Antonio Tempesta (Florence 1555 - Rome 1630)

A Battle Scene Sold

Pen and brown ink and brown wash, extensively heightened with gold, over traces of an underdrawing in black chalk, on paper washed brown.
The sheet backed and laid at the edges onto a fictive mount.
Some areas of the sheet made up and repaired.
353 x 518 mm. (13 7/8 x 20 3/8 in.) [sheet]
393 x 557 mm. (15 1/2 x 22 in.) [including fictive mount]


This drawing is unusual among Antonio Tempesta's drawings in its impressive scale and degree of finish. While its composition is similar to such etchings by Tempesta as Alexander the Great Directing a Battle or The Roman Commander Cerialis Attacks near Trier, as well as some of the scenes illustrating Tasso’s Gerusalemme Liberata, this very large sheet - drawn with extensive heightening in gold and with the addition of a fictive mount border - must have been intended as a finished, independent work of art.

In this context, it is interesting to note what may possibly be a reference to this drawing, or one like it, in the manuscript inventory of paintings belonging to the noted 17th century Roman collector Cardinal Scipione Borghese (1577-1633). The inventory, which may be dated to between 1615 and 1630, lists two large framed drawings by Tempesta: ‘Doi disegni chiari oscuri in carta gialla con cornice negra alti 1 2/3 larghi 5 1/4. Tempesta’5 (‘Two drawings in chiaroscuro on dark yellow paper with black frames, height 1 2/3, width 5 1/4, by Tempesta’).

As Eckhard Leuschner has noted, with reference to the present sheet, ‘Among the surviving documentary evidence of Scipione Borghese's Tempesta acquisitions, the Doi disegni oscuri chiari con cornice in carta gialla negra are especially interesting. They must have been pictorial drawings by the artist executed on paper, representing, in their monochromatic composition, the antique bas-reliefs he valued.
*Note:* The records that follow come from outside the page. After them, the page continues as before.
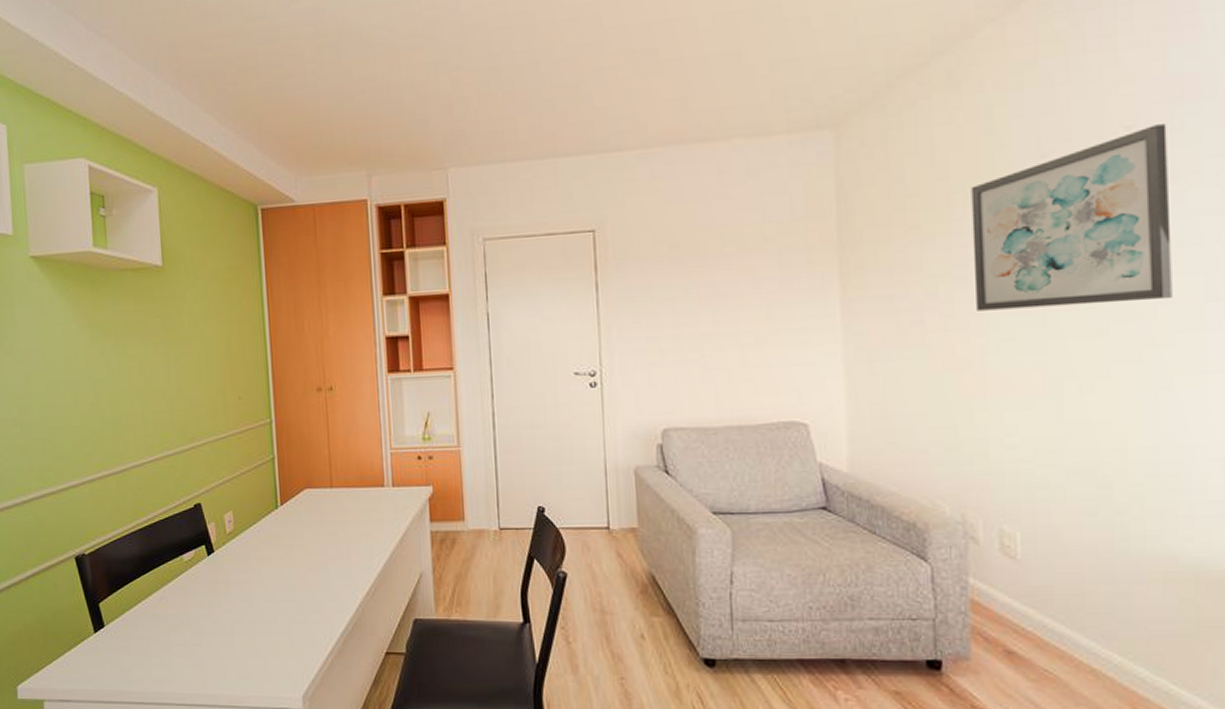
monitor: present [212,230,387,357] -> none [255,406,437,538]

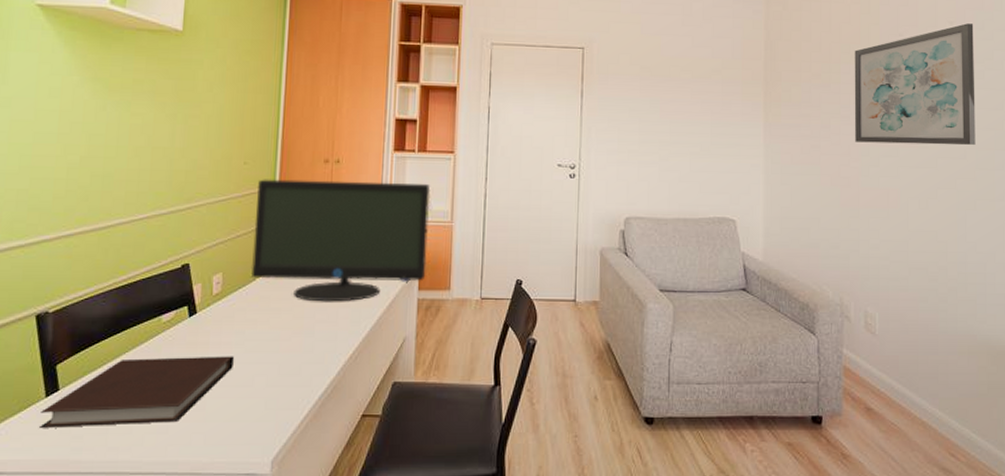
notebook: none [92,593,255,661] -> present [40,356,234,428]
monitor: none [255,406,437,538] -> present [250,179,431,302]

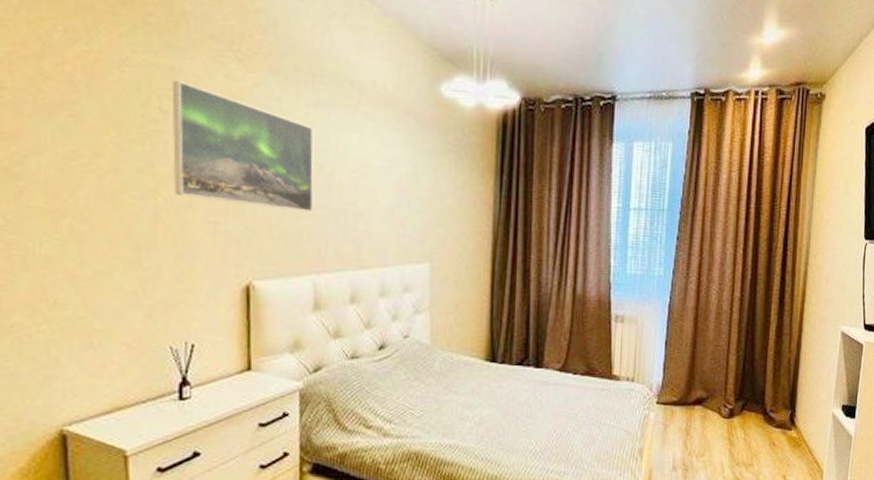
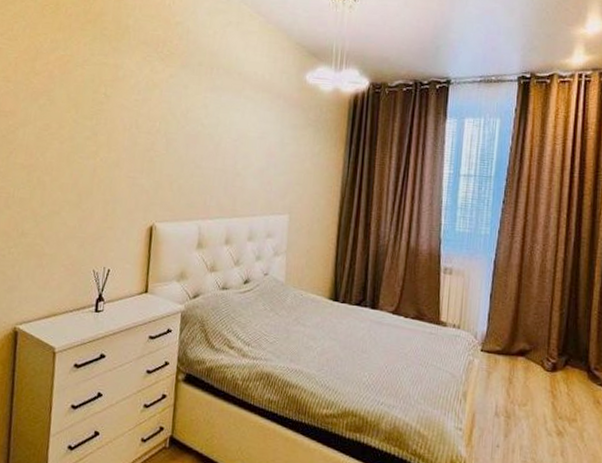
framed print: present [172,80,314,213] -> none [108,74,209,172]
One – albeit damaged – example of Tempesta’s elaborate technique was on the art market some years ago: on brown paper (probably the above-mentioned carta gialla), one can see a line of mounted soldiers in ‘antique’ armour in the foreground, moving from a small hill towards a battle in the middle and far distance. In its composition the drawing is reminiscent of the etchings of the Alexander series, but this is not a rapid sketch but a highly elaborate drawing by Tempesta. The drawing is not only executed with brown washes and white heightening, but also has various accents in gold, which gives it the impression of something precious, which must have appealed to a collector like Scipione Borghese, who was obsessed with art treasures and kunstkammer objects.’

While this impressive Battle Scene may not be definitively identifiable as one of the two large framed drawings by Antonio Tempesta in the Borghese collection, the mention of such sizeable and highly finished drawings in one of the most prominent Roman collections would suggest that the artist must have occasionally produced such elaborate works as this for sale to prominent collectors and connoisseurs.
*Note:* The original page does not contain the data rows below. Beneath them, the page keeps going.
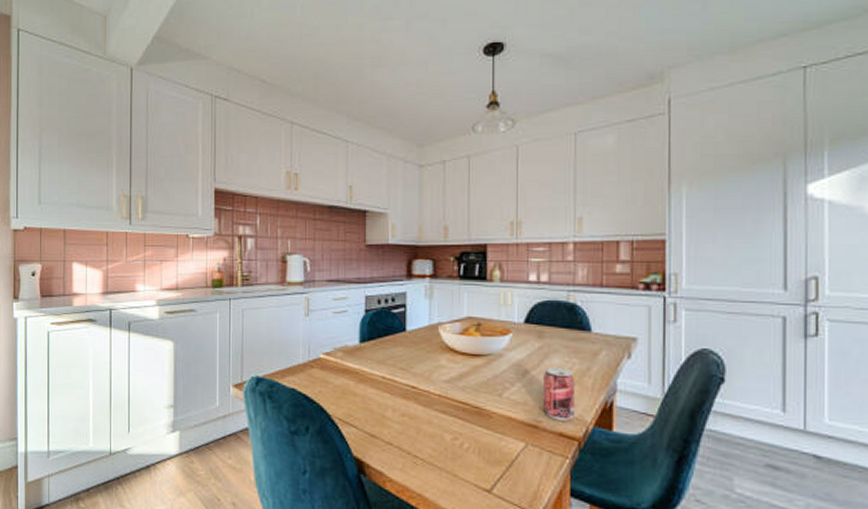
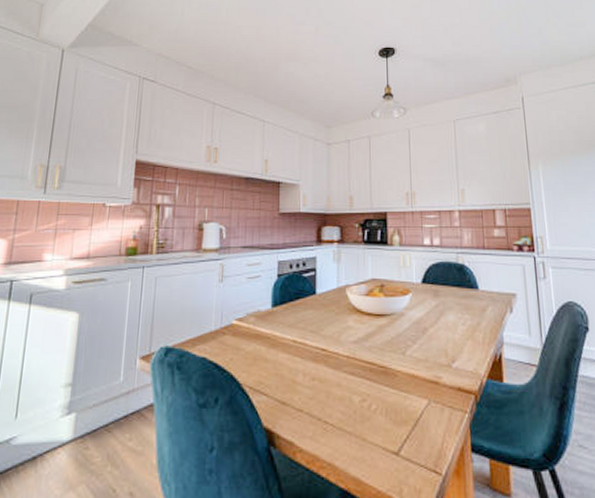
beverage can: present [543,366,574,421] -> none [441,323,469,375]

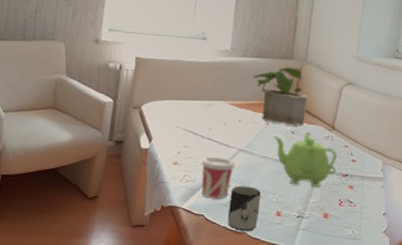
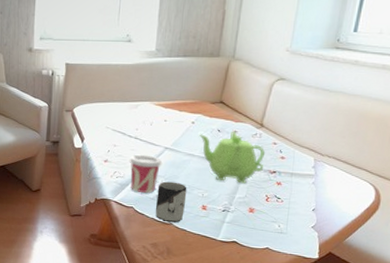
potted plant: present [253,67,308,125] -> none [178,65,235,123]

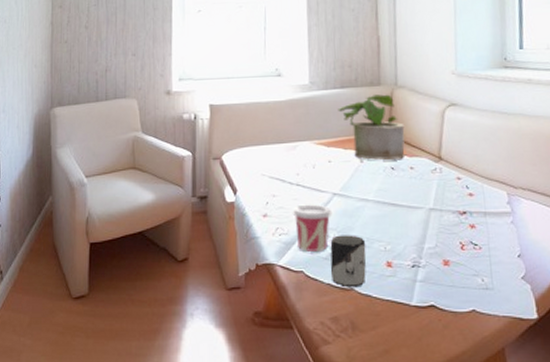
potted plant: none [178,65,235,123] -> present [338,94,405,160]
teapot: present [198,131,265,184] -> none [370,167,452,230]

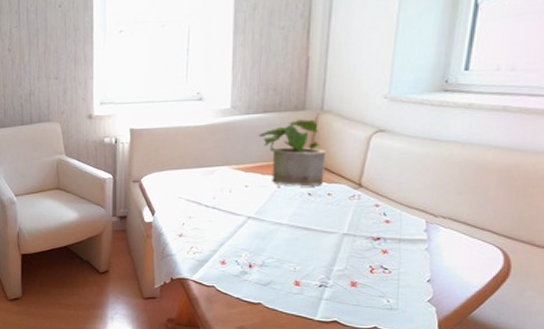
cup: present [292,204,333,251] -> none [207,226,246,269]
cup: present [330,235,366,288] -> none [240,255,276,303]

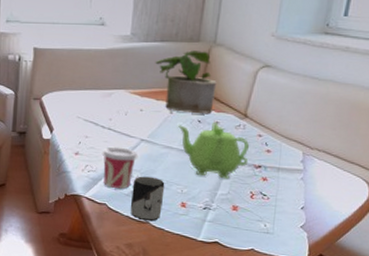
cup: none [207,226,246,269] -> present [101,146,138,189]
cup: none [240,255,276,303] -> present [130,176,165,222]
teapot: none [286,193,366,254] -> present [177,121,249,179]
Possibly Cardinal Scipione Borghese, Rome
Part of a collection of drawings formed in Tuscany in the 18th century
Comte Eugène d’Oultremont, Chateau de Presles, Aiseau-Presle, Belgium, and thence by descent until 1986
Anonymous sale (‘The Property of a Nobleman’), London, Christie’s, 1 July 1986, lot 56
Hazlitt, Gooden & Fox, London
Anonymous sale, New York, Sotheby’s, 8 January 1991, lot 108
Private collection, France, until 2011.

Eckhard Leuschner, Antonio Tempesta: Ein Bahnbrecher des römischen Barock und seine europäische Wirkung, Petersberg, 2005, pp.489-490, fig.14.19.